Records

◆ ◆ ◆ ◆ ◆ ◆ ◆

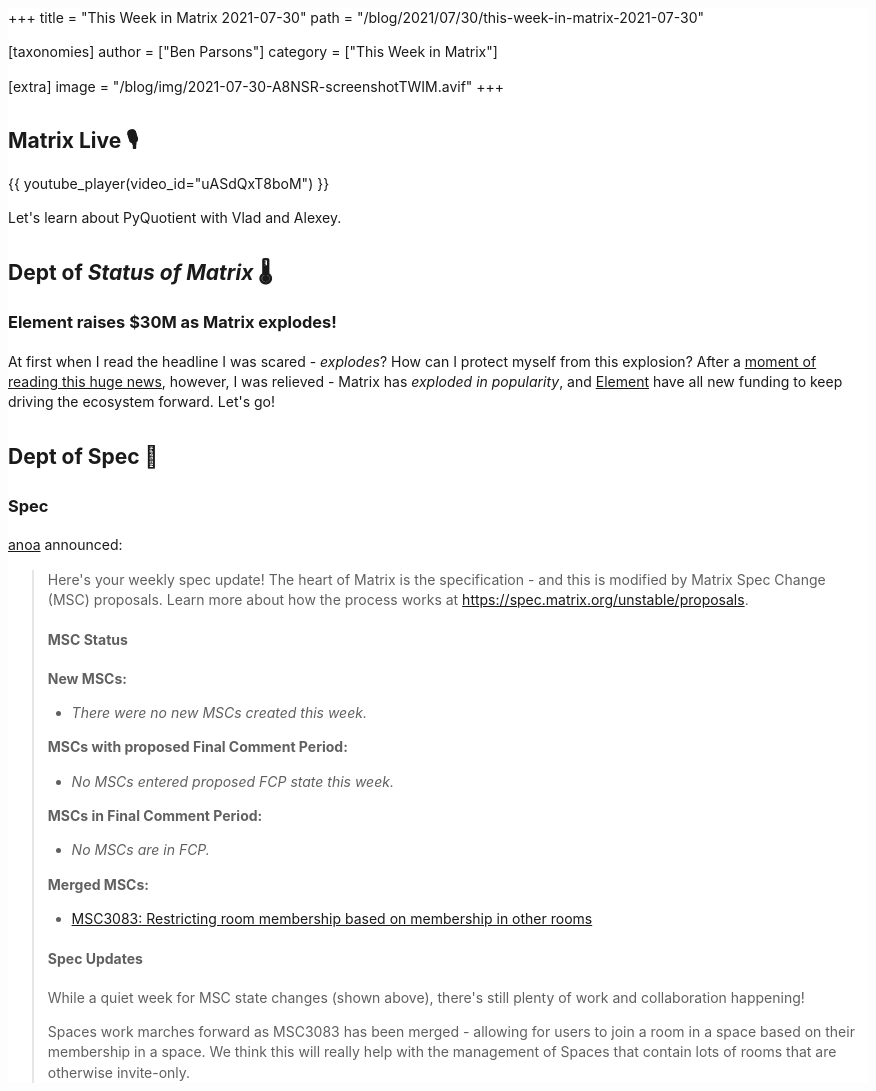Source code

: +++
title = "This Week in Matrix 2021-07-30"
path = "/blog/2021/07/30/this-week-in-matrix-2021-07-30"

[taxonomies]
author = ["Ben Parsons"]
category = ["This Week in Matrix"]

[extra]
image = "/blog/img/2021-07-30-A8NSR-screenshotTWIM.avif"
+++

## Matrix Live 🎙

{{ youtube_player(video_id="uASdQxT8boM") }}

Let's learn about PyQuotient with Vlad and Alexey.

## Dept of *Status of Matrix* 🌡️

### Element raises $30M as Matrix explodes!

At first when I read the headline I was scared - *explodes*? How can I protect myself from this explosion? After a [moment of reading this huge news](https://element.io/blog/element-raises-30m-as-matrix-explodes/), however, I was relieved - Matrix has *exploded in popularity*, and [Element](https://element.io/) have all new funding to keep driving the ecosystem forward. Let's go!

## Dept of Spec 📜

### Spec

[anoa](https://matrix.to/#/@andrewm:amorgan.xyz) announced:

> Here's your weekly spec update! The heart of Matrix is the specification - and this is modified by Matrix Spec Change (MSC) proposals. Learn more about how the process works at https://spec.matrix.org/unstable/proposals.
>
> #### MSC Status
>
> **New MSCs:**
>
> * _There were no new MSCs created this week._
>
> **MSCs with proposed Final Comment Period:**
>
> * _No MSCs entered proposed FCP state this week._
>
> **MSCs in Final Comment Period:**
>
> * _No MSCs are in FCP._
>
> **Merged MSCs:**
>
> * [MSC3083: Restricting room membership based on membership in other rooms](https://github.com/matrix-org/matrix-doc/pull/3083)
> #### Spec Updates
>
> While a quiet week for MSC state changes (shown above), there's still plenty of work and collaboration happening!
>
> Spaces work marches forward as MSC3083 has been merged - allowing for users to join a room in a space based on their membership in a space. We think this will really help with the management of Spaces that contain lots of rooms that are otherwise invite-only.
>

[#TWIM:matrix.org]: https://matrix.to/#/#TWIM:matrix.org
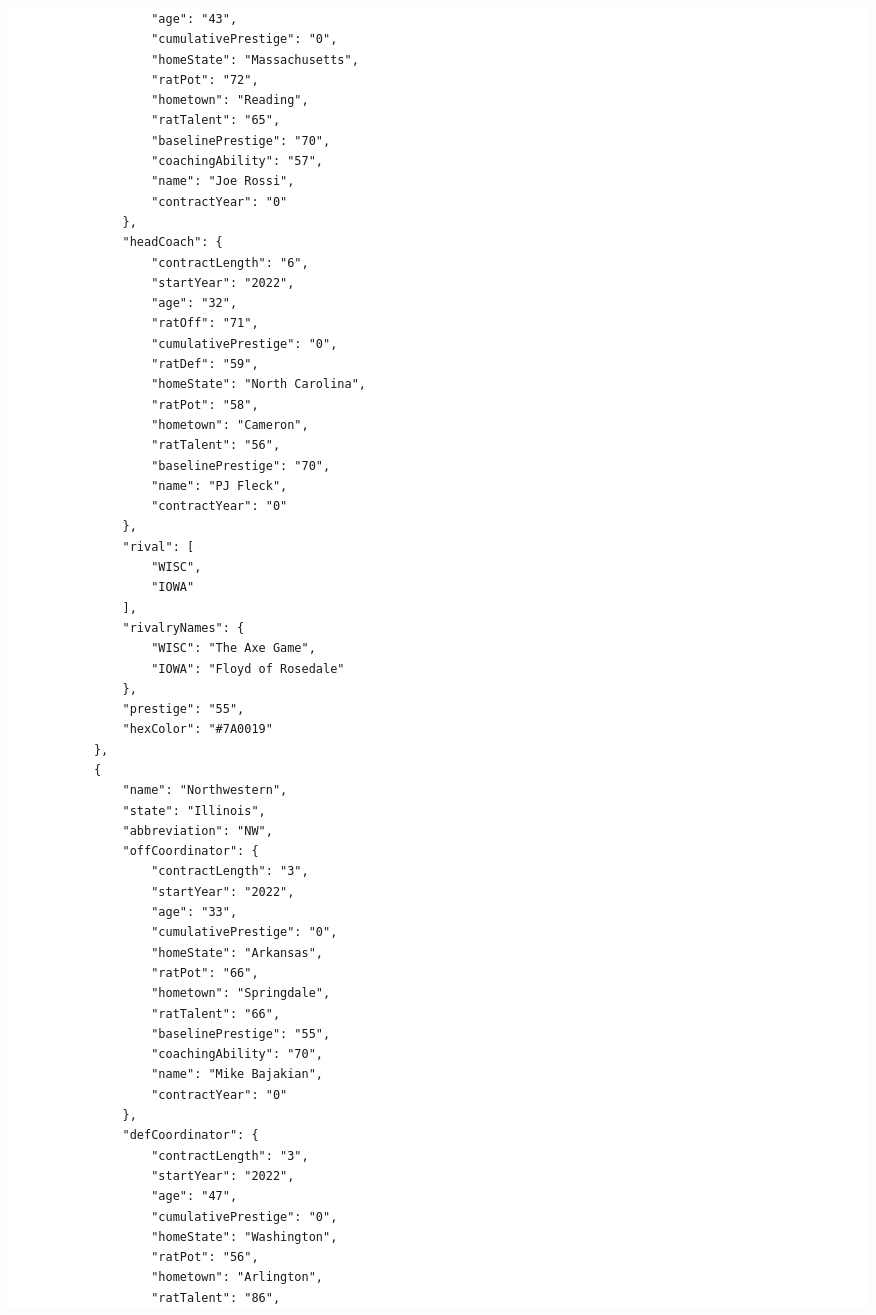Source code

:                         "age": "43",
                        "cumulativePrestige": "0",
                        "homeState": "Massachusetts",
                        "ratPot": "72",
                        "hometown": "Reading",
                        "ratTalent": "65",
                        "baselinePrestige": "70",
                        "coachingAbility": "57",
                        "name": "Joe Rossi",
                        "contractYear": "0"
                    },
                    "headCoach": {
                        "contractLength": "6",
                        "startYear": "2022",
                        "age": "32",
                        "ratOff": "71",
                        "cumulativePrestige": "0",
                        "ratDef": "59",
                        "homeState": "North Carolina",
                        "ratPot": "58",
                        "hometown": "Cameron",
                        "ratTalent": "56",
                        "baselinePrestige": "70",
                        "name": "PJ Fleck",
                        "contractYear": "0"
                    },
                    "rival": [
                        "WISC",
                        "IOWA"
                    ],
                    "rivalryNames": {
                        "WISC": "The Axe Game",
                        "IOWA": "Floyd of Rosedale"
                    },
                    "prestige": "55",
                    "hexColor": "#7A0019"
                },
                {
                    "name": "Northwestern",
                    "state": "Illinois",
                    "abbreviation": "NW",
                    "offCoordinator": {
                        "contractLength": "3",
                        "startYear": "2022",
                        "age": "33",
                        "cumulativePrestige": "0",
                        "homeState": "Arkansas",
                        "ratPot": "66",
                        "hometown": "Springdale",
                        "ratTalent": "66",
                        "baselinePrestige": "55",
                        "coachingAbility": "70",
                        "name": "Mike Bajakian",
                        "contractYear": "0"
                    },
                    "defCoordinator": {
                        "contractLength": "3",
                        "startYear": "2022",
                        "age": "47",
                        "cumulativePrestige": "0",
                        "homeState": "Washington",
                        "ratPot": "56",
                        "hometown": "Arlington",
                        "ratTalent": "86",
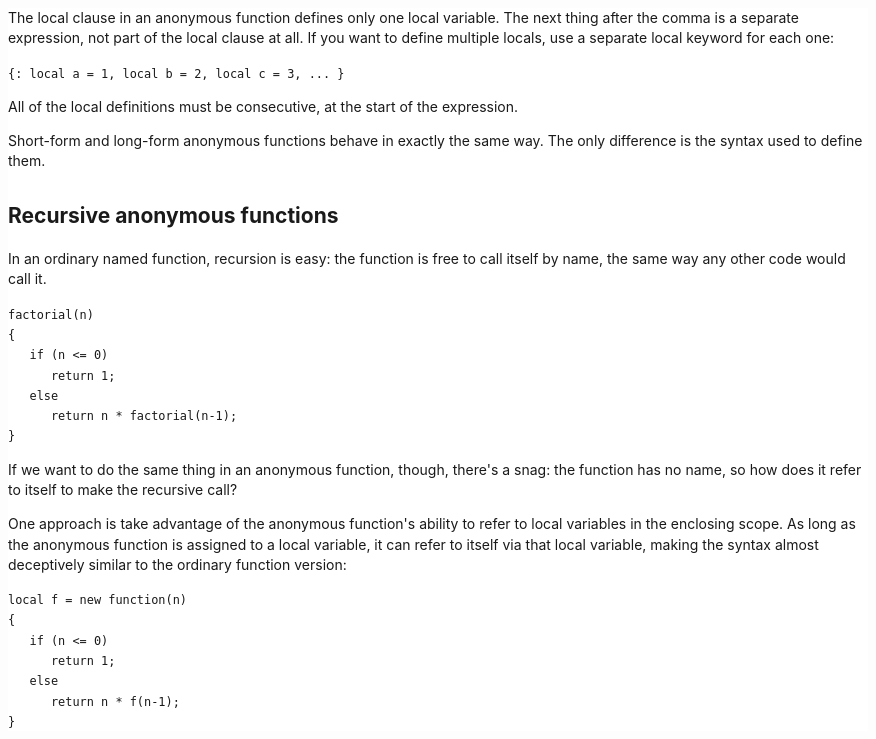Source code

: 
The <span class="code">local</span> clause in an anonymous function
defines only one local variable. The next thing after the comma is a
separate expression, not part of the <span class="code">local</span>
clause at all. If you want to define multiple locals, use a separate
<span class="code">local</span> keyword for each one:

<div class="code">

    {: local a = 1, local b = 2, local c = 3, ... }

</div>

All of the <span class="code">local</span> definitions must be
consecutive, at the start of the expression.

Short-form and long-form anonymous functions behave in exactly the same
way. The only difference is the syntax used to define them.

## Recursive anonymous functions

In an ordinary named function, recursion is easy: the function is free
to call itself by name, the same way any other code would call it.

<div class="code">

    factorial(n)
    {
       if (n <= 0)
          return 1;
       else
          return n * factorial(n-1);
    }

</div>

If we want to do the same thing in an anonymous function, though,
there's a snag: the function has no name, so how does it refer to itself
to make the recursive call?

One approach is take advantage of the anonymous function's ability to
refer to local variables in the enclosing scope. As long as the
anonymous function is assigned to a local variable, it can refer to
itself via that local variable, making the syntax almost deceptively
similar to the ordinary function version:

<div class="code">

    local f = new function(n)
    {
       if (n <= 0)
          return 1;
       else
          return n * f(n-1);
    }

</div>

◆ ◆ ◆ ◆ ◆ ◆ ◆

Would you copy out every entry above word for word, without the pictures?

Response to the task
Source code

: +++
title = "This Week in Matrix 2021-07-30"
path = "/blog/2021/07/30/this-week-in-matrix-2021-07-30"

[taxonomies]
author = ["Ben Parsons"]
category = ["This Week in Matrix"]

[extra]
image = "/blog/img/2021-07-30-A8NSR-screenshotTWIM.avif"
+++

## Matrix Live 🎙

{{ youtube_player(video_id="uASdQxT8boM") }}

Let's learn about PyQuotient with Vlad and Alexey.

## Dept of *Status of Matrix* 🌡️

### Element raises $30M as Matrix explodes!

At first when I read the headline I was scared - *explodes*? How can I protect myself from this explosion? After a [moment of reading this huge news](https://element.io/blog/element-raises-30m-as-matrix-explodes/), however, I was relieved - Matrix has *exploded in popularity*, and [Element](https://element.io/) have all new funding to keep driving the ecosystem forward. Let's go!

## Dept of Spec 📜

### Spec

[anoa](https://matrix.to/#/@andrewm:amorgan.xyz) announced:

> Here's your weekly spec update! The heart of Matrix is the specification - and this is modified by Matrix Spec Change (MSC) proposals. Learn more about how the process works at https://spec.matrix.org/unstable/proposals.
>
> #### MSC Status
>
> **New MSCs:**
>
> * _There were no new MSCs created this week._
>
> **MSCs with proposed Final Comment Period:**
>
> * _No MSCs entered proposed FCP state this week._
>
> **MSCs in Final Comment Period:**
>
> * _No MSCs are in FCP._
>
> **Merged MSCs:**
>
> * [MSC3083: Restricting room membership based on membership in other rooms](https://github.com/matrix-org/matrix-doc/pull/3083)
> #### Spec Updates
>
> While a quiet week for MSC state changes (shown above), there's still plenty of work and collaboration happening!
>
> Spaces work marches forward as MSC3083 has been merged - allowing for users to join a room in a space based on their membership in a space. We think this will really help with the management of Spaces that contain lots of rooms that are otherwise invite-only.
>

[#TWIM:matrix.org]: https://matrix.to/#/#TWIM:matrix.org
Source code

:                         "age": "43",
                        "cumulativePrestige": "0",
                        "homeState": "Massachusetts",
                        "ratPot": "72",
                        "hometown": "Reading",
                        "ratTalent": "65",
                        "baselinePrestige": "70",
                        "coachingAbility": "57",
                        "name": "Joe Rossi",
                        "contractYear": "0"
                    },
                    "headCoach": {
                        "contractLength": "6",
                        "startYear": "2022",
                        "age": "32",
                        "ratOff": "71",
                        "cumulativePrestige": "0",
                        "ratDef": "59",
                        "homeState": "North Carolina",
                        "ratPot": "58",
                        "hometown": "Cameron",
                        "ratTalent": "56",
                        "baselinePrestige": "70",
                        "name": "PJ Fleck",
                        "contractYear": "0"
                    },
                    "rival": [
                        "WISC",
                        "IOWA"
                    ],
                    "rivalryNames": {
                        "WISC": "The Axe Game",
                        "IOWA": "Floyd of Rosedale"
                    },
                    "prestige": "55",
                    "hexColor": "#7A0019"
                },
                {
                    "name": "Northwestern",
                    "state": "Illinois",
                    "abbreviation": "NW",
                    "offCoordinator": {
                        "contractLength": "3",
                        "startYear": "2022",
                        "age": "33",
                        "cumulativePrestige": "0",
                        "homeState": "Arkansas",
                        "ratPot": "66",
                        "hometown": "Springdale",
                        "ratTalent": "66",
                        "baselinePrestige": "55",
                        "coachingAbility": "70",
                        "name": "Mike Bajakian",
                        "contractYear": "0"
                    },
                    "defCoordinator": {
                        "contractLength": "3",
                        "startYear": "2022",
                        "age": "47",
                        "cumulativePrestige": "0",
                        "homeState": "Washington",
                        "ratPot": "56",
                        "hometown": "Arlington",
                        "ratTalent": "86",
Source code

: 
The <span class="code">local</span> clause in an anonymous function
defines only one local variable. The next thing after the comma is a
separate expression, not part of the <span class="code">local</span>
clause at all. If you want to define multiple locals, use a separate
<span class="code">local</span> keyword for each one:

<div class="code">

    {: local a = 1, local b = 2, local c = 3, ... }

</div>

All of the <span class="code">local</span> definitions must be
consecutive, at the start of the expression.

Short-form and long-form anonymous functions behave in exactly the same
way. The only difference is the syntax used to define them.

## Recursive anonymous functions

In an ordinary named function, recursion is easy: the function is free
to call itself by name, the same way any other code would call it.

<div class="code">

    factorial(n)
    {
       if (n <= 0)
          return 1;
       else
          return n * factorial(n-1);
    }

</div>

If we want to do the same thing in an anonymous function, though,
there's a snag: the function has no name, so how does it refer to itself
to make the recursive call?

One approach is take advantage of the anonymous function's ability to
refer to local variables in the enclosing scope. As long as the
anonymous function is assigned to a local variable, it can refer to
itself via that local variable, making the syntax almost deceptively
similar to the ordinary function version:

<div class="code">

    local f = new function(n)
    {
       if (n <= 0)
          return 1;
       else
          return n * f(n-1);
    }

</div>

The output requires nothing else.